Zhang LT(1), Westblade LF(2)(3), Iqbal F(4)(5), Taylor MR(4)(5), Chung A(1), Satlin MJ(3), Magruder M(1), Edusei E(1), Albakry S(1), Botticelli B(1), Robertson A(6), Alston T(6), Dadhania DM(1)(7), Lubetzky M(1)(7), Hirota SA(8), Greenway SC(4)(5), Lee JR(1)(7).
Author information:
(1)Department of Medicine, Division of Nephrology and Hypertension, Weill Cornell Medicine, New York, NY, USA.
(2)Department of Pathology and Laboratory Medicine, Weill Cornell Medicine, New York, NY, USA.
(3)Department of Medicine, Division of Infectious Diseases, Weill Cornell Medicine, New York, NY, USA.
(4)Departments of Pediatrics and Biochemistry and Molecular Biology, Alberta Children's Hospital Research Institute, Cumming School of Medicine, University of Calgary, Calgary, AB, Canada.
(5)Department of Cardiac Sciences, Libin Cardiovascular Institute, Cumming School of Medicine, University of Calgary, Calgary, AB, Canada.
(6)New York Presbyterian Hospital - Weill Cornell Medical Center, New York, NY, USA.

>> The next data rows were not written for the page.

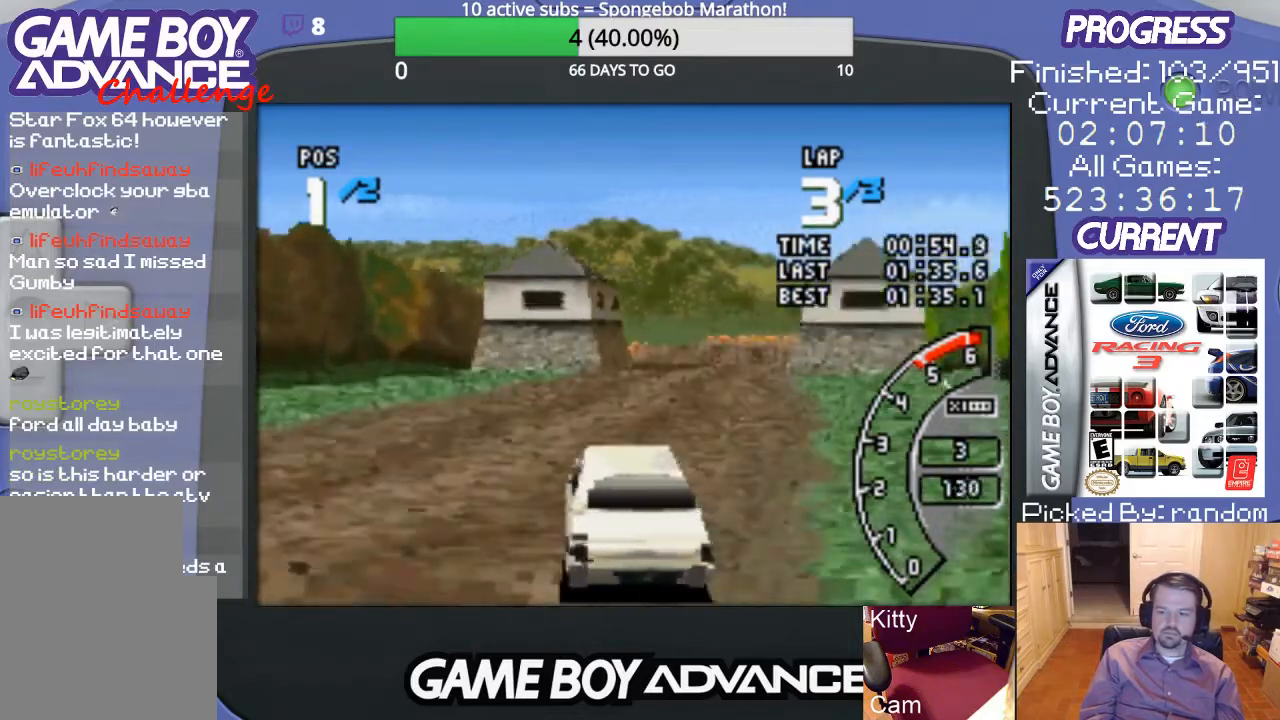
{"buttons": ["A"], "events": [[233, "DPAD_RIGHT", "down"], [500, "DPAD_RIGHT", "up"]]}
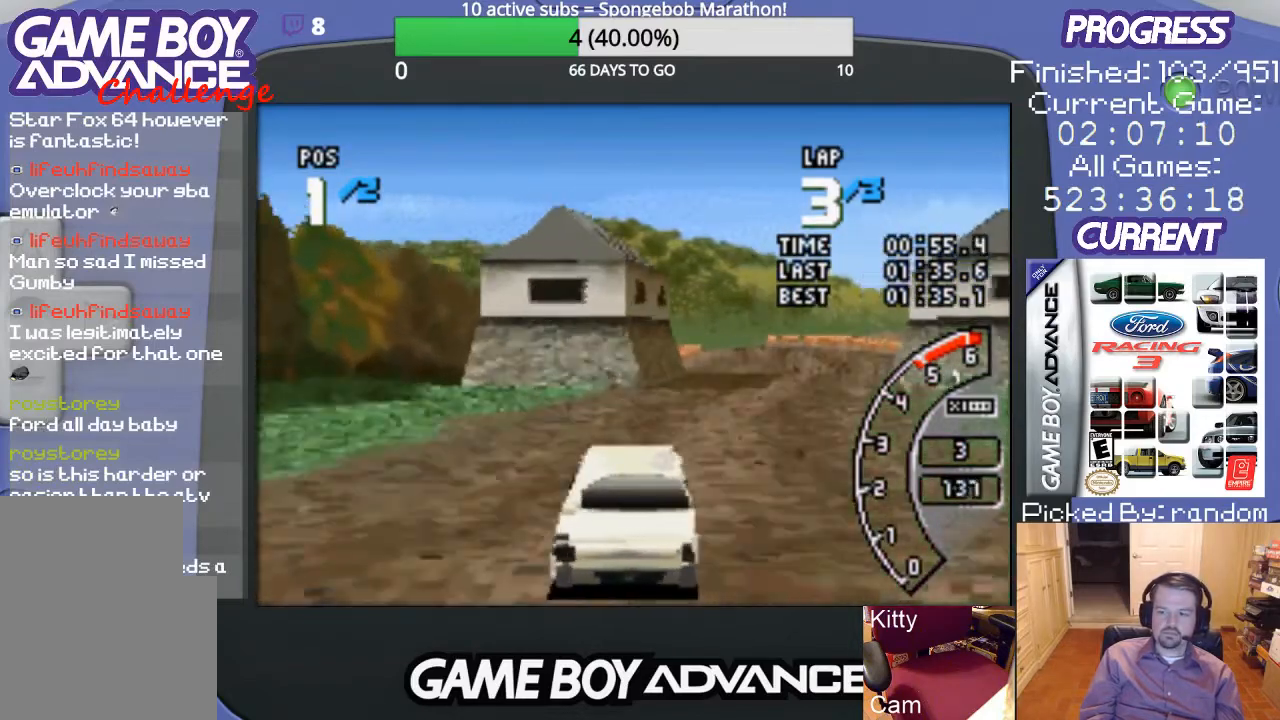
{"buttons": ["A"], "events": []}
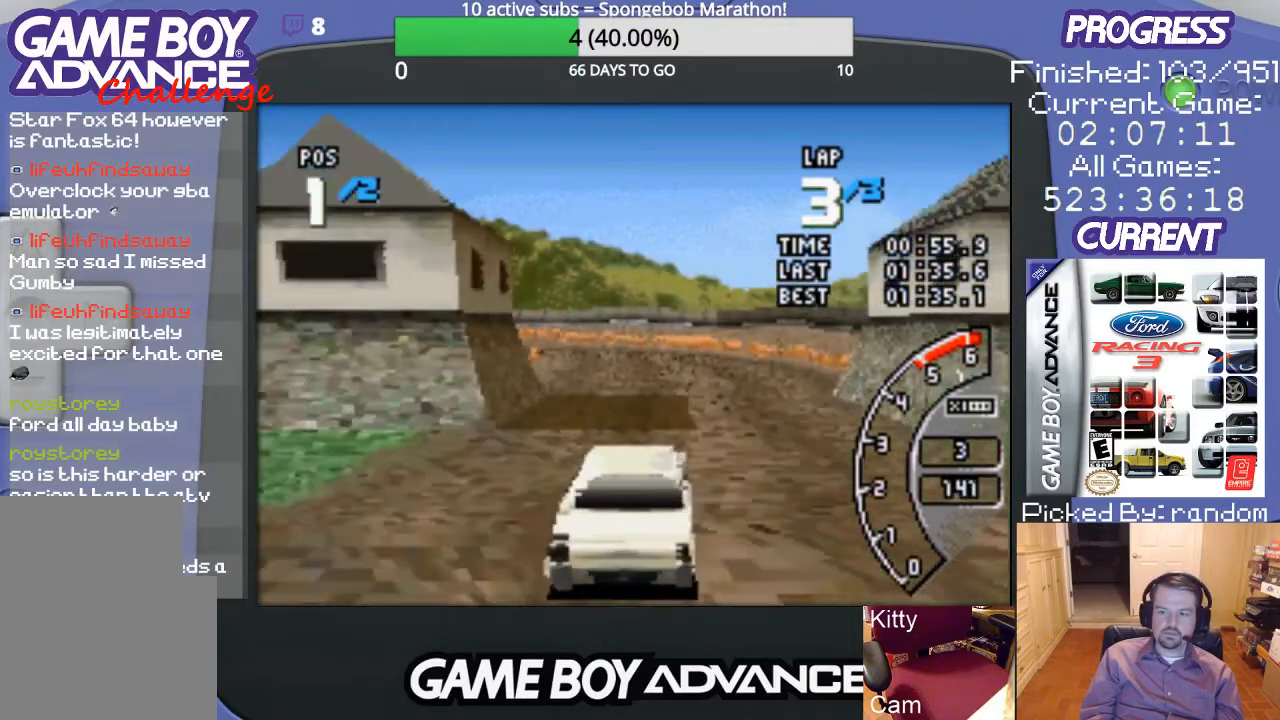
{"buttons": ["A", "DPAD_LEFT"], "events": [[500, "DPAD_LEFT", "down"]]}
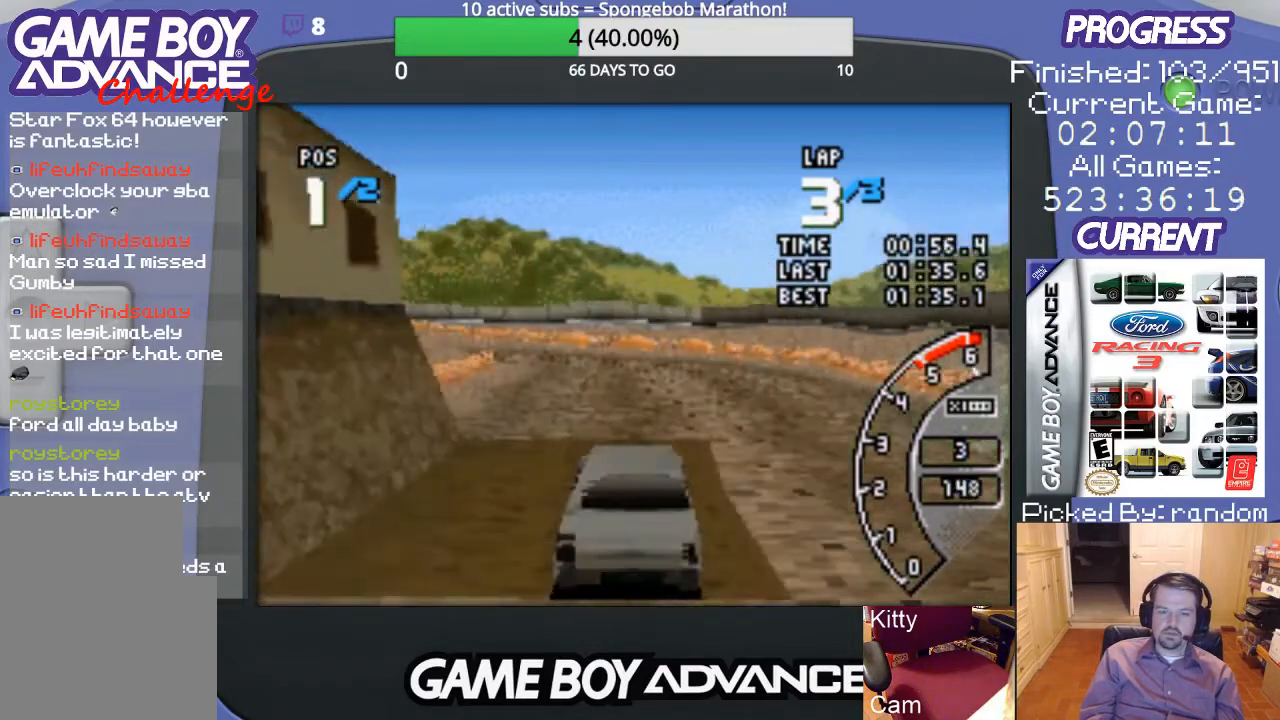
{"buttons": ["A"], "events": [[200, "DPAD_LEFT", "up"]]}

(7)Department of Transplantation Medicine, NewYork-Presbyterian Hospital - Weill Cornell Medical Center, New York, NY, USA.
(8)Department of Physiology and Pharmacology, Snyder Institute for Chronic Diseases, Cumming School of Medicine, University of Calgary, Calgary, AB, Canada.

Abstract

Post-transplant diarrhea is a common complication after solid organ transplantation and is frequently attributed to the widely prescribed immunosuppressant mycophenolate mofetil (MMF). Given recent work identifying the relationship between MMF toxicity and gut bacterial β-glucuronidase activity, we evaluated the relationship between gut microbiota composition, fecal β-glucuronidase activity, and post-transplant diarrhea. We recruited 97 kidney transplant recipients and profiled the gut microbiota in 273 fecal specimens using 16S rRNA gene sequencing. We further characterized fecal β-glucuronidase activity in a subset of this cohort. Kidney transplant recipients with post-transplant diarrhea had decreased gut microbial diversity and decreased relative gut abundances of 12 genera when compared to those without post-transplant diarrhea (adjusted p value < .15, Wilcoxon rank sum test). Among the kidney transplant recipients with post-transplant diarrhea, those with higher fecal β-glucuronidase activity had a more prolonged course of diarrhea (≥7 days) compared to patients with lower fecal β-glucuronidase activity (91% vs 40%, p = .02, Fisher's exact test). Our data reveal post-transplant diarrhea as a complex phenomenon with decreased gut microbial diversity and commensal gut organisms. This study further links commensal bacterial metabolism with an important clinical outcome measure, suggesting fecal β-glucuronidase activity could be a novel biomarker for gastrointestinal-related MMF toxicity.